So I'm, trying to prove that a cell complex is Hausdorff. I've looked at a few proofs (namely that of Hatcher's algebraic topology) but a lot of them prove instead that a cell complex is normal. I just want to do the most basic and working from the definitions so I can understand it, but there are a lot of things I'm not comfortable with just yet that I wanted to clear up.
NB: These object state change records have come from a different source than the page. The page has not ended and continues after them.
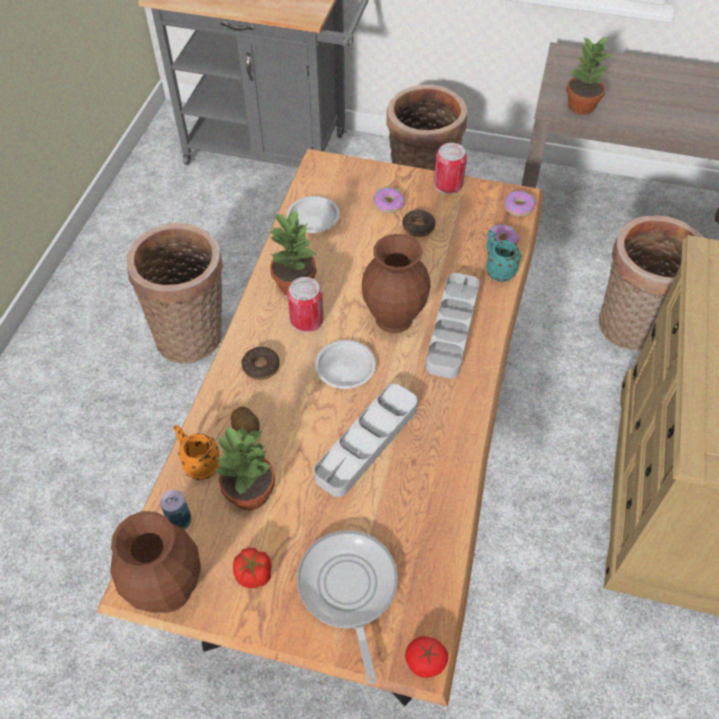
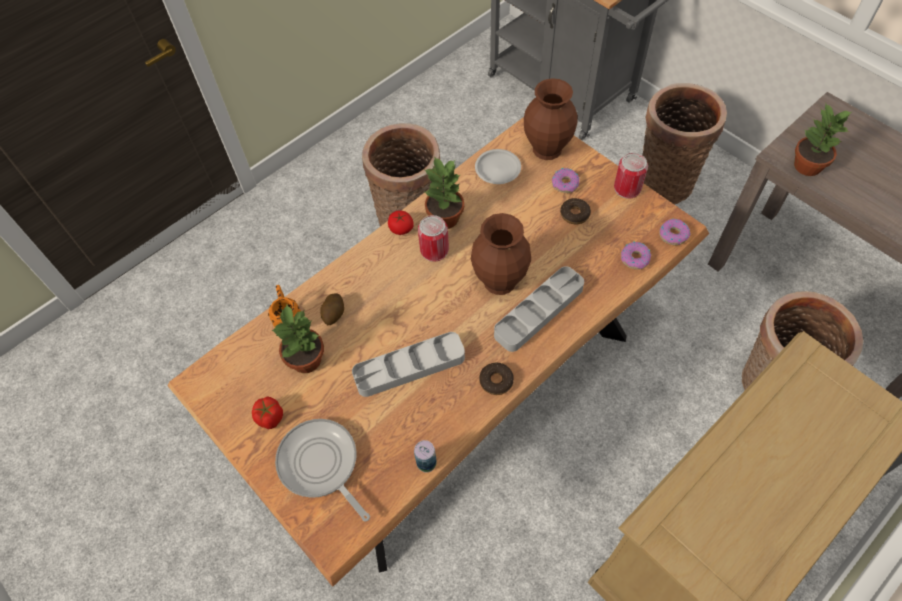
camera: 35 degrees right, 5 degrees up
brown vase [110,511,201,613] -> brown vase moved to [524,78,578,160]
can [160,490,191,530] -> can moved to [414,440,437,473]
donut [241,347,280,380] -> donut moved to [479,363,514,395]
frying pan [297,530,398,684] -> frying pan turned 60 degrees counterclockwise [275,419,370,522]
white plate [315,340,376,389] -> none
tomato [405,636,448,678] -> tomato moved to [388,211,414,235]
turquoise mug [486,230,521,282] -> none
So I defined a cell complex as a union of $X^n$ where
$$X^n = \{X^{n-1} \sqcup (\sqcup_\alpha D_{\alpha}^{n})\}/ \sim$$
where $\sim$ represents the relation $s \sim f_{\alpha}^n(s)$ where $ s \in \partial D_{\alpha}^n$ and $f_{\alpha}^n: \partial D_{\alpha}^n \to X^n$ is the attaching map of the $\alpha$-th n- cell.
Now I know that there is this quotient map $q: \{X^{n-1} \sqcup (\sqcup_\alpha D_{\alpha}^{n})\} \to \{X^{n-1} \sqcup (\sqcup_\alpha D_{\alpha}^{n})\}/ \sim $ and from what I understand about quotient spaces a set $U \subset \{X^{n-1} \sqcup (\sqcup_\alpha D_{\alpha}^{n})\}/ \sim $ is open if and only if $U$ is open in $\{X^{n-1} \sqcup (\sqcup_\alpha D_{\alpha}^{n})\} $. Now I'm sort of having trouble seeing what an open set in $\{X^{n-1} \sqcup (\sqcup_\alpha D_{\alpha}^{n})\} $ looks like. I understand that these cell complexes are build recursively. So I was thinking that open in $\{X^{n-1} \sqcup (\sqcup_\alpha D_{\alpha}^{n})\} $ means open in $\{X^{n-2} \sqcup (\sqcup_\alpha D_{\alpha}^{n-1})\} $. But then if you follow this recursively you eventually get back to $X^0$ which is a set of finite points. Which I don't really understand how to define as open, is it the subspace topology on $X$? I'm not sure.
Then I also saw that $X$ has the weak topology where $A \subset X$ is open in $X $ if and only if $A \cap X^n$ open in $X^n$ for all $n$, but then that leads me back to what does an open set in $X^n$ look like.
I also saw that for each attaching map $f_{\alpha}^n$ you have this extension called the characteristic map $\Phi_{\alpha}^n: D_{\alpha}^n \to X$ and I saw that $A \subset X$ is open if and only if $(\Phi_{\alpha}^n)^{-1}(A)$ is open in $D_{\alpha}^n$ for all $\alpha$ and for all $n$. But then what does it mean to be open in $D_{\alpha}^n$, is this the subspace topology on X? And eventually $D_{\alpha}^0$ are a bunch of points (0-cells) so how can something be open in that, even using the subspace topology I cannot see it.
After I understand that I want to show the Hausdorff property by taking $a,b \in X$ and finding some neighborhoods $N_a, N_b$ respectively so that $N_a \cap N_b = \emptyset$. But I am just having trouble understanding what these neighborhoods would look like.
I know this is super long, but I would really like it if somebody could explain it to me, I've been trying to use various texts and online references but I still do not fully understand.